Not all serious “missing of the mark” involves needles.  But some does.  And life often hangs in the balance.

This sort of “mark-missing” requires a different sort of theological reflection.  While it is true that our small acts are organically connected to our large acts, to equate everyday failings with life-and-death errors trivializes both the crimes we commit and (from a very different angle) the risks we require people to take for our sake.

Trivializing crimes leads to demands that we forgive them as easily as we dismiss slights and insults.  This leads us to deep misunderstandings of our life together.  We harm each other in big and small ways, and imagining that it is all the same to God leads to the (I think, inevitable) conclusion that God is too far away to understand our life.

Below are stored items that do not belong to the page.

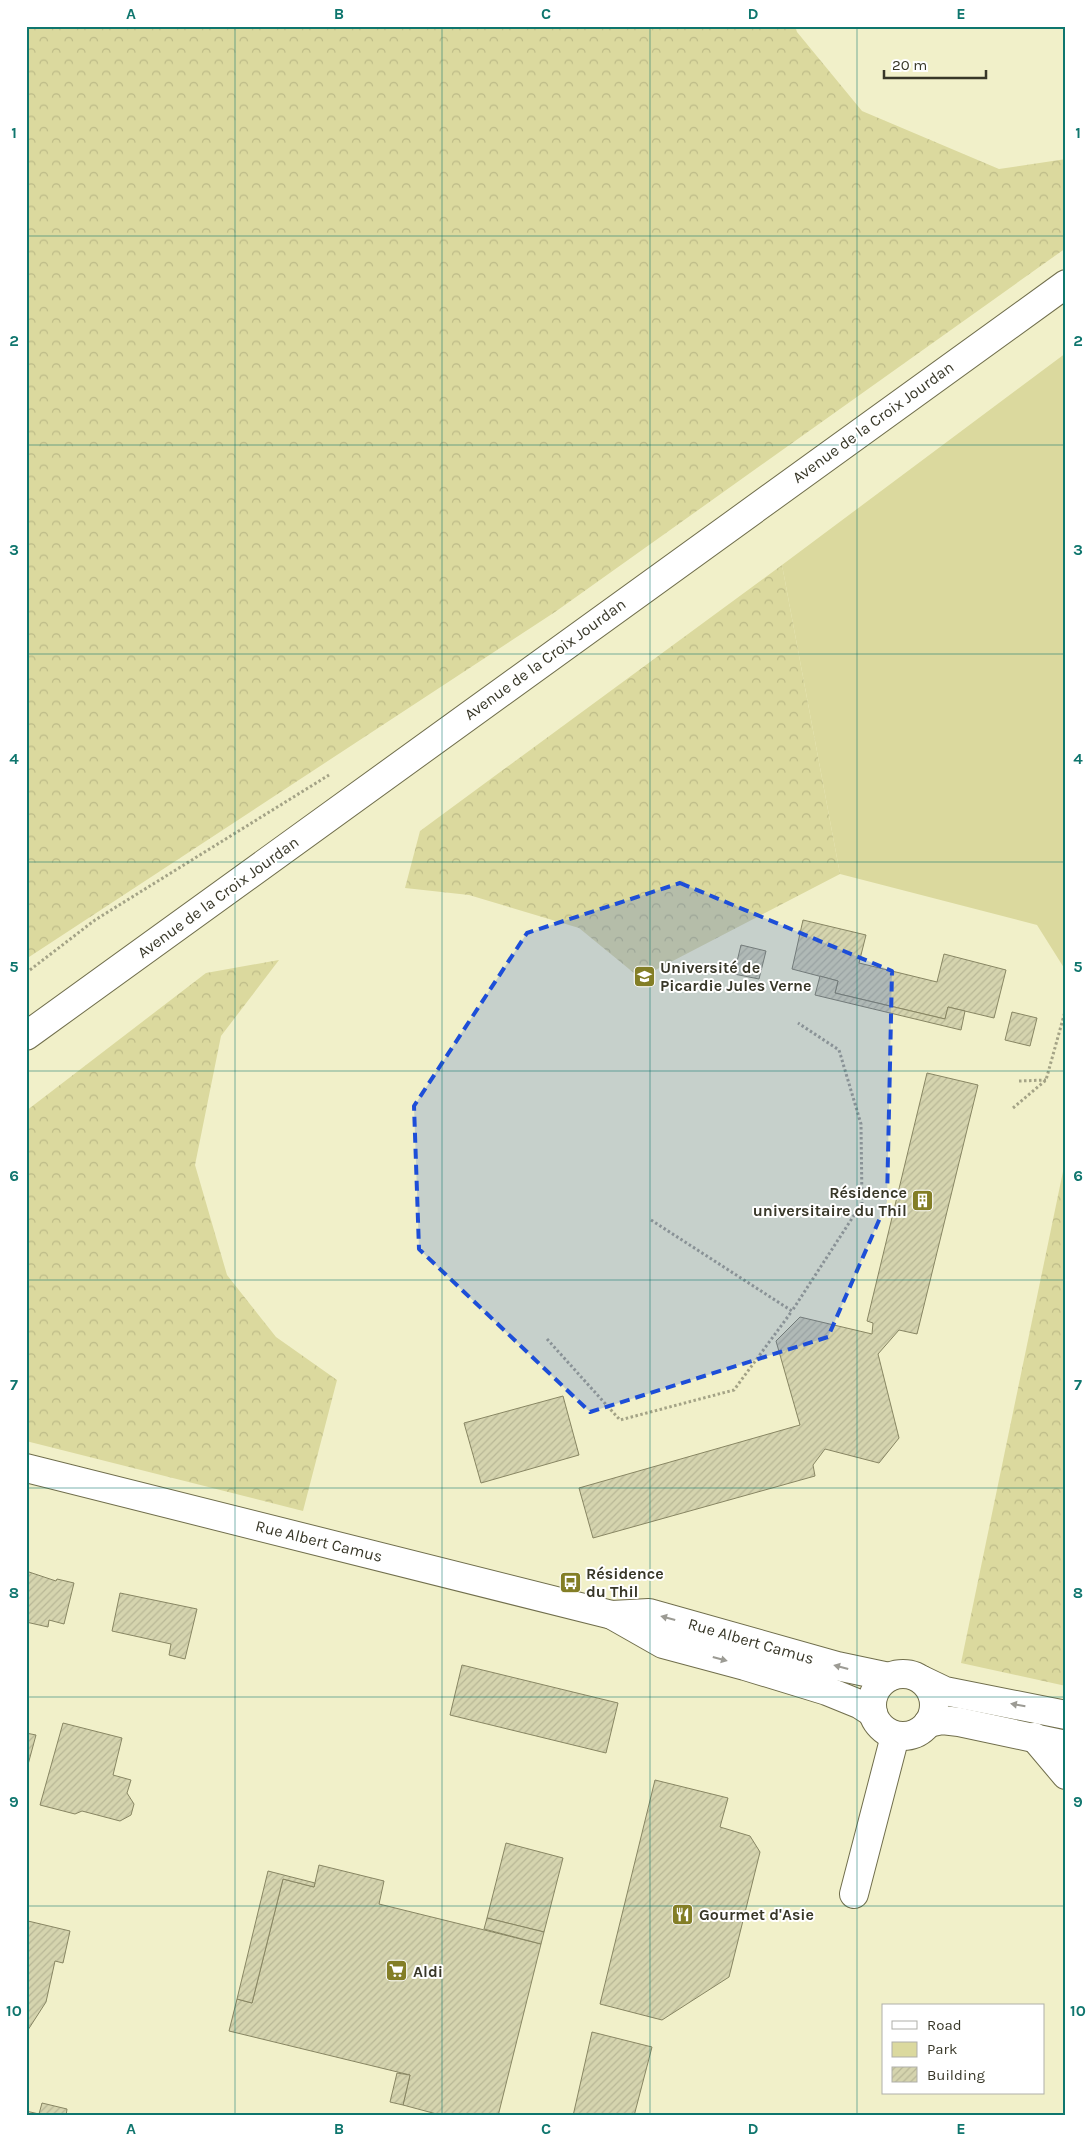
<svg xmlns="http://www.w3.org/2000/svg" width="1092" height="2142" font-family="Karla,sans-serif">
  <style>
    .green { fill: #dbd99e }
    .forest { fill: url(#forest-crowns) }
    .building { fill: url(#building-hatch); stroke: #888663 }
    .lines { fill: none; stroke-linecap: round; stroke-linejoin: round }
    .minor-casing { stroke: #706e4c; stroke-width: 30 }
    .path { stroke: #a4a386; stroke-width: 3; stroke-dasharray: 2.5 2.5; stroke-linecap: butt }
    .minor { stroke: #fff; stroke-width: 28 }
    .oneway { fill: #9c9b94 }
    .marked { fill: #1d4ed8; fill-opacity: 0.2; stroke: #1d4ed8; stroke-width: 4; stroke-dasharray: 10 6; stroke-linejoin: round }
    .grid { fill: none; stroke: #0f766e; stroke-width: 1; stroke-opacity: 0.55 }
    .labels { text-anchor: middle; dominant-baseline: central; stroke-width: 4; stroke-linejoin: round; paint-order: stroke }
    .street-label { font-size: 16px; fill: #383728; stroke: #fff }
    .poi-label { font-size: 16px; font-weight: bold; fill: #383728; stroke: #fff; text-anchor: start }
    .neatline { fill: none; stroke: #0f766e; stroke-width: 2 }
    .grid-label { font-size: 16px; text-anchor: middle; font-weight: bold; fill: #0f766e }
  </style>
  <defs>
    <pattern id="forest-crowns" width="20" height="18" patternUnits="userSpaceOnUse" patternTransform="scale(1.25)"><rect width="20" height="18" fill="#dbd99e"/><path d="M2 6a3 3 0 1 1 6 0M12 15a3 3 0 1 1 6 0" fill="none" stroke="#bdbb88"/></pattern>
    <pattern id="building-hatch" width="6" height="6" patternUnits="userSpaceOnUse" patternTransform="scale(1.25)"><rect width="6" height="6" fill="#d5d4ae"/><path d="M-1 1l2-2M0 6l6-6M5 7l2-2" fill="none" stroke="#b8b796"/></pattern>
  </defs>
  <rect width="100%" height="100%" fill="#f1f0c9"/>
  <polygon class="green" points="1066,353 1066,971 1037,925 840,874 782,565"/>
  <g class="forest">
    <polygon points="26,26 795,26 797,32 862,111 999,169 1066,159 1066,248 555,612 26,959"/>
    <polygon points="782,565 840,874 640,978 579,928 469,895 405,888 420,831"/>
    <polygon points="279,960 221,1036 195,1165 227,1275 276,1337 337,1380 303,1511 26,1441 26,1111 206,973"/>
    <polygon points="1066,1157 1066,1686 961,1663"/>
  </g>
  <g class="building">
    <polygon points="803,920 866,935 859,963 937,982 944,954 1006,970 994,1018 948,1007 945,1019 835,993 838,981 792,969"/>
    <polygon points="741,945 766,951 759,979 734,974"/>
    <polygon points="820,976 838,981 835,993 945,1019 948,1007 965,1011 961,1030 815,995"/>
    <polygon points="1012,1012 1037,1018 1030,1046 1005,1040"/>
    <polygon points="927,1073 978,1085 917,1334 899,1330 878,1354 899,1438 879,1463 825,1449 813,1465 815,1476 593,1538 579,1488 800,1425 776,1341 800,1317 872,1334 873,1323 867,1321"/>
    <polygon points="563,1396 579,1455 481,1483 464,1423"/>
    <polygon points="26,1571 56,1581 57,1579 74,1583 64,1624 49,1620 48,1627 26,1622"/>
    <polygon points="120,1593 197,1609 185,1659 169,1655 171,1644 112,1631"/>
    <polygon points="462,1665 618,1703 606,1753 450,1715"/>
    <polygon points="63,1723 122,1738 113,1775 131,1780 127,1793 134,1804 131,1815 120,1821 82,1811 75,1814 40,1805"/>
    <polygon points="26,1733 36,1735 26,1772"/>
    <polygon points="655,1780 728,1798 720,1827 750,1836 760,1852 729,1977 662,2020 600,2004"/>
    <polygon points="506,1843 563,1858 544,1932 487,1918"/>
    <polygon points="319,1865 384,1881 379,1904 541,1944 498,2116 444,2116 403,2105 410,2075 229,2031 237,1999 252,2003 283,1879 314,1887"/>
    <polygon points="268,1871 315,1883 314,1887 283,1879 252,2003 237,1999"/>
    <polygon points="487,1918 544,1932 541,1944 484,1929"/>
    <polygon points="28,1921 70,1931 63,1963 55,1961 46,2002 26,2033 26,1930"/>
    <polygon points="592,2032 652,2047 634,2116 573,2116"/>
    <polygon points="397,2073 410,2075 403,2105 390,2102"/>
    <polygon points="42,2103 67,2109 66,2116 39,2114"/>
    <polygon points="26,2111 39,2114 47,2116 26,2116"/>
  </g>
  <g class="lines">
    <defs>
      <g id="minor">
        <polyline points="26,1036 1066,284"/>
        <polyline points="26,1468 612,1615 649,1613 837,1666 889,1677"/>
        <polyline points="612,1615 663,1644 745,1666 827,1691 859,1704 873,1713"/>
        <circle cx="903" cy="1705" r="31"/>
        <polyline points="922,1680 945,1691 1066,1715"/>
        <polyline points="928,1723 942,1720 959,1722 1066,1745"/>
        <polyline points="1034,1737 1066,1775"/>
        <polyline points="854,1894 895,1736"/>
      </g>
    </defs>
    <use href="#minor" class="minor-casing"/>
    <g class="path">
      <polyline points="26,973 95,920 329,775"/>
      <polyline points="1019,1081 1046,1080"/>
      <polyline points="1013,1108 1046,1080 1066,1008"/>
      <polyline points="651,1220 792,1311 862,1203 861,1124 839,1050 798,1023"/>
      <polyline points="547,1339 620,1420 734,1390 792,1311"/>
    </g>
    <use href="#minor" class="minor"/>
  </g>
  <defs><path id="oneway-solid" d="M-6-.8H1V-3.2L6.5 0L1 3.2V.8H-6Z" transform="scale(1.25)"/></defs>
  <g class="oneway">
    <use href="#oneway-solid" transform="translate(668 1618) rotate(-165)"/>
    <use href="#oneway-solid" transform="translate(720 1659) rotate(15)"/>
    <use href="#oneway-solid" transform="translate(841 1667) rotate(-165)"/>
    <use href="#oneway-solid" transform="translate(1018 1705) rotate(-170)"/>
  </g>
  <path class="marked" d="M 680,883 L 892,971 L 887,1202 L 828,1337 L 590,1412 L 419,1249 L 414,1106 L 527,933 Z"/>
  <path class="grid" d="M 235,26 L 235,2116M 442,26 L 442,2116M 650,26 L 650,2116M 857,26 L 857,2116M 26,236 L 1066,236M 26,445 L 1066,445M 26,654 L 1066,654M 26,862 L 1066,862M 26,1071 L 1066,1071M 26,1280 L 1066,1280M 26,1488 L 1066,1488M 26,1697 L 1066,1697M 26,1906 L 1066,1906"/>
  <defs>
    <symbol id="university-square" viewBox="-11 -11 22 22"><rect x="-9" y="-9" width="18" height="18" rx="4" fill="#837e26" stroke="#fff"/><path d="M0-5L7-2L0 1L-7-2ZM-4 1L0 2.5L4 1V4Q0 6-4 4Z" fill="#fff"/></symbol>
    <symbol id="building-square" viewBox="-11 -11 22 22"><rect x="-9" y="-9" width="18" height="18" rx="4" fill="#837e26" stroke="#fff"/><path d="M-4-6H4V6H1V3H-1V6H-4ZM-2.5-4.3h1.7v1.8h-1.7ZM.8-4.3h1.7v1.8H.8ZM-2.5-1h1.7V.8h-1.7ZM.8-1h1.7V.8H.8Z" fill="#fff"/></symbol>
    <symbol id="bus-square" viewBox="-11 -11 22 22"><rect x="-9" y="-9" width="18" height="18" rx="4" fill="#837e26" stroke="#fff"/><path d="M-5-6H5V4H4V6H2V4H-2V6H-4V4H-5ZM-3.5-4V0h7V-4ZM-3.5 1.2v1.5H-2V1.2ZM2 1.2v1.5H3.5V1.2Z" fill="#fff"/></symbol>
    <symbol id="restaurant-square" viewBox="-11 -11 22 22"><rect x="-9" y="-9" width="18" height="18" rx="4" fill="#837e26" stroke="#fff"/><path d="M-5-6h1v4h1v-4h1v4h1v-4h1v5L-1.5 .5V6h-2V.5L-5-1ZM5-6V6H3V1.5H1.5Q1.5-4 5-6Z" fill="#fff"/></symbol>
    <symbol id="supermarket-square" viewBox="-11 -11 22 22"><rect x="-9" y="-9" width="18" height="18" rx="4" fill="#837e26" stroke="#fff"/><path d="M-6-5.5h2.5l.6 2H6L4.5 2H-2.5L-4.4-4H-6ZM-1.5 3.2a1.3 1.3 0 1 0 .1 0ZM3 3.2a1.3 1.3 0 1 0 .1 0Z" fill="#fff"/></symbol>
  </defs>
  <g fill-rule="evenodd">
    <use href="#university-square" x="632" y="964" width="25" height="25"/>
    <use href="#building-square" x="910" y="1188" width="25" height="25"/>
    <use href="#bus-square" x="558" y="1570" width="25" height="25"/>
    <use href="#restaurant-square" x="670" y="1902" width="25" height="25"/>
    <use href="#supermarket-square" x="384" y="1958" width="25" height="25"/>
  </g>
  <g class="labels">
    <g class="street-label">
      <text transform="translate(873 422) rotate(-36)">Avenue de la Croix Jourdan</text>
      <text transform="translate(545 659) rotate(-36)">Avenue de la Croix Jourdan</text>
      <text transform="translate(218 897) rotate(-36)">Avenue de la Croix Jourdan</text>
      <text transform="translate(319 1541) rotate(14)">Rue Albert Camus</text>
      <text transform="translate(751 1641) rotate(16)">Rue Albert Camus</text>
    </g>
    <g class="poi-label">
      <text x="660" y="967">Université de<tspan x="660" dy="18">Picardie Jules Verne</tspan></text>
      <text x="907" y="1192" text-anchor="end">Résidence<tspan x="907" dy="18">universitaire du Thil</tspan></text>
      <text x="586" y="1573">Résidence<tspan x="586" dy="18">du Thil</tspan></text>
      <text x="699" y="1914">Gourmet d'Asie</text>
      <text x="413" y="1971">Aldi</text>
    </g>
  </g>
  <rect width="1092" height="2142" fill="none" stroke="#ffffff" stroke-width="55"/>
  <rect x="882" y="2004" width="162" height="90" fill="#ffffff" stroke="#afafa9"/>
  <rect x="892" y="2021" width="25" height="8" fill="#ffffff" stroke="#afafa9"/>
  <text x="927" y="2030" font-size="15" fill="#383728">Road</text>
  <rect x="892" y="2042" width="25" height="15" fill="#dbd99e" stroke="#afafa9"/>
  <text x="927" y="2054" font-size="15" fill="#383728">Park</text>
  <rect x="892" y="2067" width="25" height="15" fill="url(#building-hatch)" stroke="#afafa9"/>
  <text x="927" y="2080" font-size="15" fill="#383728">Building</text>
  <path d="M884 70v8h102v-8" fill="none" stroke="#383728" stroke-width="2.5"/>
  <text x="892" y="70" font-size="15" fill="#383728" stroke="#ffffff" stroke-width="4" paint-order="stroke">20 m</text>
  <rect x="28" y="28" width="1036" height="2086" class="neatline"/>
  <g class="grid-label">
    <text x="131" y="19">A</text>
    <text x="339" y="19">B</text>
    <text x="546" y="19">C</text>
    <text x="753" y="19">D</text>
    <text x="961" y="19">E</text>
    <text x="14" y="138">1</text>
    <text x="1078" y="138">1</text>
    <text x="14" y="346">2</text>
    <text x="1078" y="346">2</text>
    <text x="14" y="555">3</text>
    <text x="1078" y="555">3</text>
    <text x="14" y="764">4</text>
    <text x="1078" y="764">4</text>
    <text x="14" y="972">5</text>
    <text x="1078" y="972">5</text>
    <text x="14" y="1181">6</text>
    <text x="1078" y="1181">6</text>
    <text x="14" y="1390">7</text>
    <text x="1078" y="1390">7</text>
    <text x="14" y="1598">8</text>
    <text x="1078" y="1598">8</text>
    <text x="14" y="1807">9</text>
    <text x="1078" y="1807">9</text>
    <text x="14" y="2016">10</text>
    <text x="1078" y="2016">10</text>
    <text x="131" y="2134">A</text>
    <text x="339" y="2134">B</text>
    <text x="546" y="2134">C</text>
    <text x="753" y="2134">D</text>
    <text x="961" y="2134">E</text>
  </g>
</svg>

And imagining that it is the same thing for me to make a mistake while teaching a class as it is for a physician to make a mistake with a large gauge needle is simply foolish.  We ask physicians to dare to hold life in their hands.  We ask people in the armed forces to learn to kill, and to learn not to.  We ask firefighters and people in law enforcement to run toward danger, not away from it.  All of this comes with a cost, to the individual person and to society.  And when such people “miss the mark,” the outcomes are sometimes terrible.  A physician who handles life carelessly commits a great wrong, as does a military leader who wastes the lives of those under his command.  And a police officer who brutally beats a citizen during a traffic stop destroys our ability to live together and trust each other.

Any decent theology will shine light both on the fearsome responsibilities we ask people to take on and on the ways small sins and large crimes grow out of the same root (when they, in fact, do).

And any decent theology will train us to do justice, love kindness, and walk humbly with the God who loves the whole of Creation, us included.  This may be what the Messiah is instructing us to discover.